= Mumford River =

River in Massachusetts, United States

Mumford River's Capron Falls, which powered early Uxbridge mills

The Mumford River is an 18.3 mi river in south-central Massachusetts. It is a tributary of the Blackstone River.

The river rises from its headwaters in Sutton and Douglas at Manchaug Pond and flows east in a meandering path through a series of ponds (Manchaug, Stevens, Gilboa, Lackey, Whitins, just west of Whitinsville), and joins the Blackstone River in Uxbridge.

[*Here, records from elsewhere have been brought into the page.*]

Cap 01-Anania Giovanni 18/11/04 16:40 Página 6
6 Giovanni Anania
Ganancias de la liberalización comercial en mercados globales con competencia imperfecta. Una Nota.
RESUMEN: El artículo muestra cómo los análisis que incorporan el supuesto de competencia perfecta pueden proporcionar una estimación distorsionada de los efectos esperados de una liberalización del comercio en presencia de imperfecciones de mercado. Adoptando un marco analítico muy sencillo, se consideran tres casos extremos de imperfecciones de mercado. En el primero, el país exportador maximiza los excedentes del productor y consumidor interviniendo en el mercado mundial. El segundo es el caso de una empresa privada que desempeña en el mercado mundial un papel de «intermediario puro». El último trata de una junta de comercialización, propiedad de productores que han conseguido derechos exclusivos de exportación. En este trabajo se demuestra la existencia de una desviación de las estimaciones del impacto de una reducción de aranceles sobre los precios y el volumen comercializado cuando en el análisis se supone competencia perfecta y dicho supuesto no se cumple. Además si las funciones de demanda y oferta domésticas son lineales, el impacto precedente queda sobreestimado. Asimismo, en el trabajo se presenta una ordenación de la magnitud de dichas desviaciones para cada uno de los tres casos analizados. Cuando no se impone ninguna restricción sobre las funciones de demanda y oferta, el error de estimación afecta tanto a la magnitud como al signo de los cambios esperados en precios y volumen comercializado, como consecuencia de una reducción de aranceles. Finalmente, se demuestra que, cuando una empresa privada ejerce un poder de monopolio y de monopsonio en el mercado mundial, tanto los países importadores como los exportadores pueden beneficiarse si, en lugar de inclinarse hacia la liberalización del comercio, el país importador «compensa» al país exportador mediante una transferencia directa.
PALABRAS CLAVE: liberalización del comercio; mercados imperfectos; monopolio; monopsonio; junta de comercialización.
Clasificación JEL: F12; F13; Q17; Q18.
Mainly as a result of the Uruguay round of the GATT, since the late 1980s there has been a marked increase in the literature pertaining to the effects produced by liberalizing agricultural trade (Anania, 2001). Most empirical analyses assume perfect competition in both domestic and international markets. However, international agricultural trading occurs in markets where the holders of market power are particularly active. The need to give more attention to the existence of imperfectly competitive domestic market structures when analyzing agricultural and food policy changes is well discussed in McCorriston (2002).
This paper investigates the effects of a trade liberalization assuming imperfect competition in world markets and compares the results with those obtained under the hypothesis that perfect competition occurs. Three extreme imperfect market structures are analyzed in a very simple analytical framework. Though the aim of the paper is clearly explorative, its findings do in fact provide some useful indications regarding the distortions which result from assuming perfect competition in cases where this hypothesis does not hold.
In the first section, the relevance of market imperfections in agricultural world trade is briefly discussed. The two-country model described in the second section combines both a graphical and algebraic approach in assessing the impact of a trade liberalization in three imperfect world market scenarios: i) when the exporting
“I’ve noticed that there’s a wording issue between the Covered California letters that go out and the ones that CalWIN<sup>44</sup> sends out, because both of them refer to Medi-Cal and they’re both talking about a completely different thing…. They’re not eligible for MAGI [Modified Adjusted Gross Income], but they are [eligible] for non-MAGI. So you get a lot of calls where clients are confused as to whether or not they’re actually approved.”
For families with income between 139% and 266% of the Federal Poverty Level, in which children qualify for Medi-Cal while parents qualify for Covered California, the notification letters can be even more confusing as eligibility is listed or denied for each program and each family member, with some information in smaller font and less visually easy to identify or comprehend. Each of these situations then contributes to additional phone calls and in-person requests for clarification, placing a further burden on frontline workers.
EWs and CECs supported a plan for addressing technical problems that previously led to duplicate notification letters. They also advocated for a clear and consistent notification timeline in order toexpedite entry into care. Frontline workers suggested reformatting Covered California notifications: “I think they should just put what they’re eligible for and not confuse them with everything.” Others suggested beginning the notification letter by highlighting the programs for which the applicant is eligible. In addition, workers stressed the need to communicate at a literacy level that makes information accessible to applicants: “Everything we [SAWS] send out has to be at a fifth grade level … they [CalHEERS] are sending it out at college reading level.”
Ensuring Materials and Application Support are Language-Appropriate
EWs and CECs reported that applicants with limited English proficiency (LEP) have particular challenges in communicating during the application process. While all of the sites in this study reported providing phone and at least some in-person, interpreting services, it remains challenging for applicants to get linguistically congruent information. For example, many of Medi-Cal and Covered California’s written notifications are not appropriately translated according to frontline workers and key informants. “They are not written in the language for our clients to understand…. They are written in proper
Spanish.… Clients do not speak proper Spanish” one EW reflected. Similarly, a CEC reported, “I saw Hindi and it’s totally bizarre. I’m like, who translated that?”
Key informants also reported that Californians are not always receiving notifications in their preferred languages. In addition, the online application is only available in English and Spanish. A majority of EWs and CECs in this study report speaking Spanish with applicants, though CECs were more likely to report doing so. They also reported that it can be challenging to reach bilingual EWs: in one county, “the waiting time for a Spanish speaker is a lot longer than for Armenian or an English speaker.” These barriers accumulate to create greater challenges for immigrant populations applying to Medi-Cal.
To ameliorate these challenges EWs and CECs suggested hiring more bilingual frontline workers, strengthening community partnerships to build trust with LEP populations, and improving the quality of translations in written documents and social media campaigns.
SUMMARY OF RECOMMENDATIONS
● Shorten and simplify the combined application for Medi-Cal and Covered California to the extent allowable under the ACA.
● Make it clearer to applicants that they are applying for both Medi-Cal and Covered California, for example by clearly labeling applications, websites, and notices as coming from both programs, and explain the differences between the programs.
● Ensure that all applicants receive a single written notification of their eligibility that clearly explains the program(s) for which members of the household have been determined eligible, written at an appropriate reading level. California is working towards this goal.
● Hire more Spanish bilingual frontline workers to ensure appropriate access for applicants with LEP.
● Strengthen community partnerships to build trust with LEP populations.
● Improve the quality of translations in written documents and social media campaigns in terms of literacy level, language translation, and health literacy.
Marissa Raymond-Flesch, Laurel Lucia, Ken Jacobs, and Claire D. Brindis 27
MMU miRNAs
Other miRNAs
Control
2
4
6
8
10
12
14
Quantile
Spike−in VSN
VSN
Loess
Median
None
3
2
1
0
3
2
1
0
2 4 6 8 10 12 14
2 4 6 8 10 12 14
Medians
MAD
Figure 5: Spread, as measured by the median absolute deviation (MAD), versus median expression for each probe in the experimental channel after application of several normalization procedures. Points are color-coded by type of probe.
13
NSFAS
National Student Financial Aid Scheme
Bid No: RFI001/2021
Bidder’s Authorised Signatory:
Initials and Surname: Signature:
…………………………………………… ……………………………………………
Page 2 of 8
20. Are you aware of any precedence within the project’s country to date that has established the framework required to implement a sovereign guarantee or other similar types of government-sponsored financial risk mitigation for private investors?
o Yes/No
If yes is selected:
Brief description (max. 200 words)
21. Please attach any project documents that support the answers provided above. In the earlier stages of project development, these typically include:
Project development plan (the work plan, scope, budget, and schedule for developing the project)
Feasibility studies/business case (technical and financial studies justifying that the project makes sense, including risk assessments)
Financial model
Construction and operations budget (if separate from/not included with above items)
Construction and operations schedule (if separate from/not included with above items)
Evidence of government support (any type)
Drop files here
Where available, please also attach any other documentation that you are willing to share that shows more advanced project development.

The river was named for a hunter, named Mumford, at Mendon, who drowned in this river in the 17th century. This occurred before the towns through which this river flows were formed from Mendon. These towns include Douglas, Sutton, Northbridge, and Uxbridge. Mendon was first settled in 1660. This river was a source of water power for a number of mills and factories in America's earliest industrialization, in the historic Blackstone Valley. The Whitin Machine Works grew up at Whitinsville on the Mumford River, and was once the largest manufacturer of textile machines in the world. The Linwood Mill and the Crown and Eagle Mill at North Uxbridge also grew up on the Mumford, as did the historic Capron Mill at Uxbridge, and the Winfield Shuster Mill in East Douglas.